Açılan öncü davalara bakılarak ayda ortalama uludağ sözlük için 300000 entry, ekşi sözlük için 750000 entry ve diğer sözlükler için 1000000 entry olduğu düşünülürse bizim milletimizin özelliklerinden birisi "yalakalık" olduğundan dolayı bu davaları bir çığ şeklinde gelmeye devam edecektir.
Burada korkulan şey bu davaları baz alarak her önüne gelen insanın kişisel dava ya da kamu dava açma girişimi olacaktır ki bu da hızla gelişen sosyal medyaya en büyük darbeyi vuracaktır. çok yakında incisözlükün başına gelen olaylar sıra ile diğer sözlüklere yapılması an meselesidir.
şu sıralar çok dikkat çeken aktivite. sözlüklerin bayağı bir reklamı oldu. artık kıçınıza dikkat edin. enseleyebilirler. boşverin siyasi içerikli konuları. takılın hayatınızı yaşayın. battı balık yan gider...
kendi fikir ve inançlarına karşı oluşan görüşleri bastırmak, yok etmek için açılan davalardır. bu davalar sadece sözlükleri yıldırmak için değil düşünce özgürlüğümüzü elimizden almak için açılmıştır.
Git gide düşünce özgürlüğü kavramının önemini yitirmeye başlamasının göstergesidir.
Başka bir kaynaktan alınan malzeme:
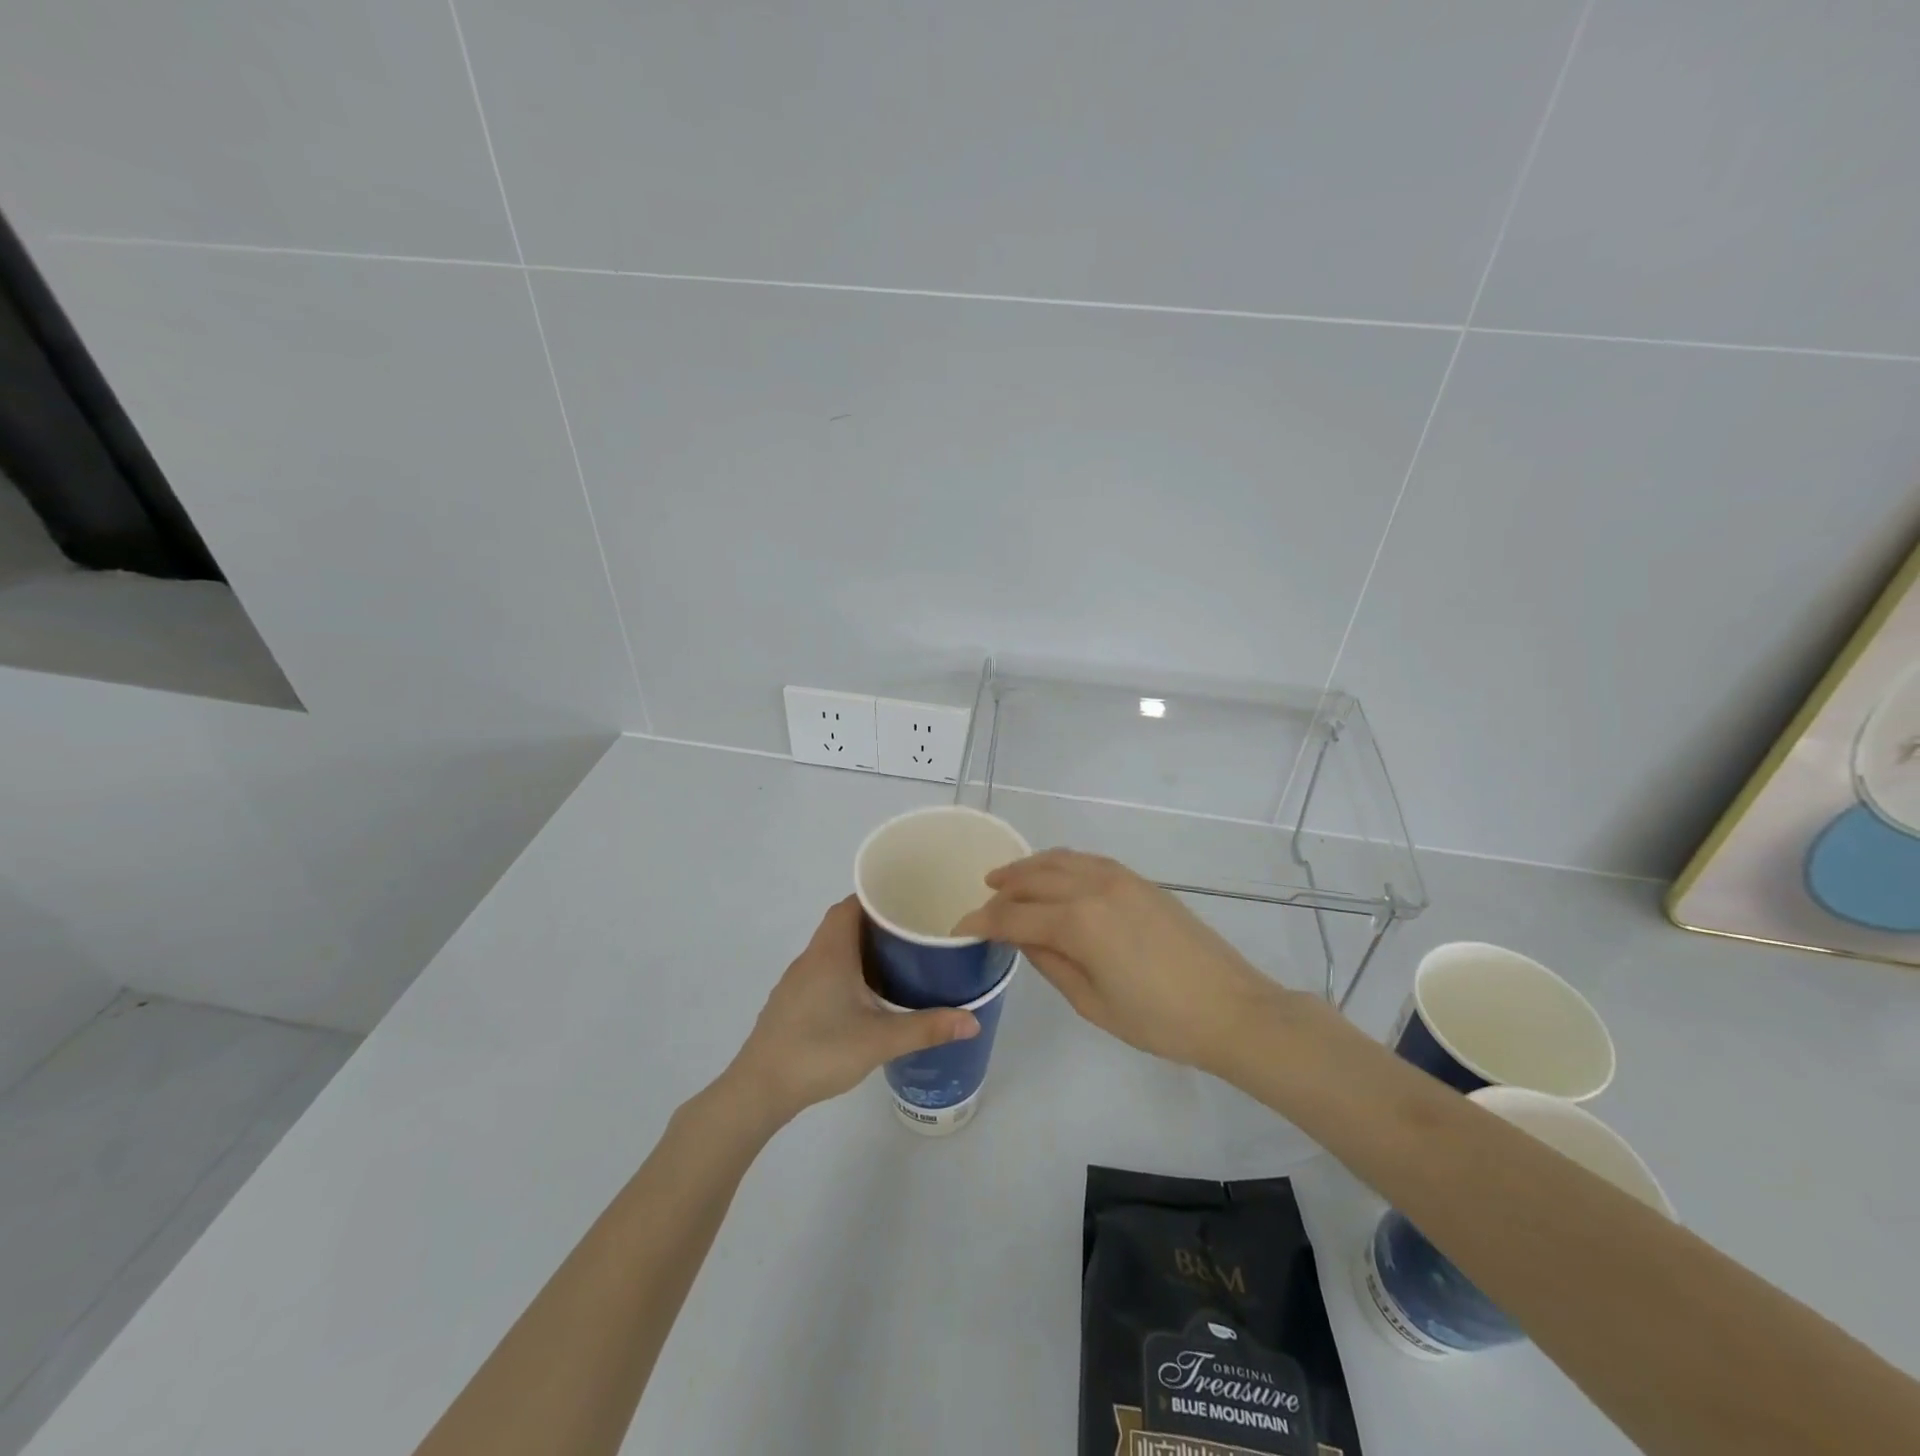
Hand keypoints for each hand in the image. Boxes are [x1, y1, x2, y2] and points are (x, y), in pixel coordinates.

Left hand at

Yazarların, subjektif olarak eleştiride bulunurken hakarete varan yerlere gitmesi halinde karşı tarafı haklı çıkaracak olaydır. (bkz: Her doğru her yerde söylenmez)
Kufur etmek ve bunda Israr etmek dusunce midir diye sordum kendime. Anayasada kamu ahlakI, genel ahlak gibi kavramlar var. Bazen hakikaten ahlak sInIrlarInIn zorlandIgI oluyor, e haliyle bunun da bir mueyyidesi olacak. Hakaret etmedikten sonra kimse kimseye ne dava acar ne karIsIr. Dine bile hakaret eden serefsizler var burada, ozgurlukse sikeyim oyle ozgurlugu..
genel olarak medya üzerine yapılan baskının sosyal medya üzerine yönelimidir. eskiden düşenin dostu olmazdı, sağolsunlar iki ağlayıp mazlum ayağı yapan herkes bu ülkede destek gördü. şimdi ise düşünenin dostu yok çünkü düşünmek sorgulamayı doğurur.